Wakil Ketua DPR RI, Muhaimin Iskandar mengatakan DPR telah menerima surat Presiden Jokowi pada 29 September 2021 perihal permintaan pertimbangan atas permohonan amnesti Saiful Mahdi sebagaimana diatur dalam Pasal 14 Ayat (2) Undang-Undang Dasar 1945.
Maka dari itu, Muhaimin minta persetujuan para anggota dewan yang hadir terkait surat Presiden Jokowi dalam hal pemberian amnesti kepada Saiful Mahdi mengingat keterbatasan waktu dan urgensi surat tersebut. Apalagi, DPR akan memasuki masa reses dalam waktu dekat.
"Sehubungan dengan keterbatasan waktu, urgensi surat tersebut dan mengingat DPR akan memasuki masa reses, saya meminta persetujan dalam rapat paripurna hari ini terhadap permintaan pertimbangan presiden kepada DPR RI tersebut.
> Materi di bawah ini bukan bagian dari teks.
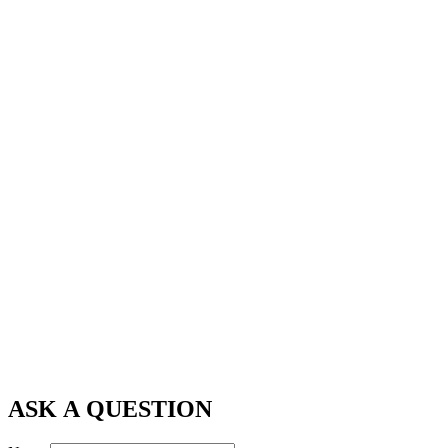
ASK A QUESTION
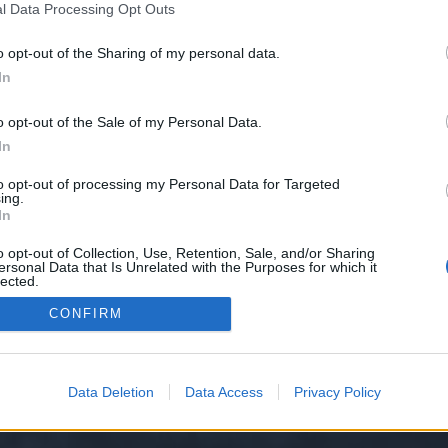
l Data Processing Opt Outs
o opt-out of the Sharing of my personal data.
 we have no control over. Click the button below to continue to wants.cfd.
In
o opt-out of the Sale of my Personal Data.
In
to opt-out of processing my Personal Data for Targeted
ing.
In
o opt-out of Collection, Use, Retention, Sale, and/or Sharing
ersonal Data that Is Unrelated with the Purposes for which it
y XenForo™
©2010-2015 XenForo Ltd.
XenForo
Add-ons by Brivium
™ © 2012-2026 Briv
lected.
Out
CONFIRM
Data Deletion
Data Access
Privacy Policy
Apakah permintaan amnesti tersebut sebagaimana surpres dapat kita setujui?,” tanya Muhaimin.
Kemudian, peserta rapat paripurna yang hadir pun menyetujuinya. “Setuju,” jawab anggota yang hadir.
Setelah mendapat persetujuan, Cak Imin mengatakan DPR akan menjawab melalui surat yang ditujukan untuk Presiden Jokowi. “Selanjutnya diberi jawaban surat tertulis dari DPR RI kepada presiden," ucapnya.
Anggota DPR Fraksi PKS, Hamid Noor Yasin menyampaikan interupsi bahwa masih banyak kasus seperti yang dialami Saiful Mahdi baik yang sedang maupun telah dipidana akibat pemberlakuan Undang-Undang Informasi dan Transaksi Elektronik.
“Pemerintah memang sudah berusaha mengurangi dampak overkriminalisasi dari UU ITE melalui surat keputusan bersama tentang pedoman implementasi atas pasal tertentu dalam UU ITE,” jelas dia.
Namun, kata Hamid, Fraksi PKS memandang keluarnya peraturan kebijakan dalam SKB tersebut tidak memadai dalam mengatasi kelemahan dalam UU ITE. Overkriminalisasi dari UU ITE bukan semata karena kesalahan dalam penerapan UU, tapi berasal pada kelemahan substansial dalam perumusan norma atau delik dalam sejumlah pasal UU ITE yang bertentangan dengan semangat demokrasi.
“Kebebasan sipil sebagai pilar demokrasi harus ditegakkan, kebebasan dalam mimbar akademik harus dilindungi, serta kebebasan dalam menyampaikan kritik di dalam ruang publik harus dipulihkan,” katanya.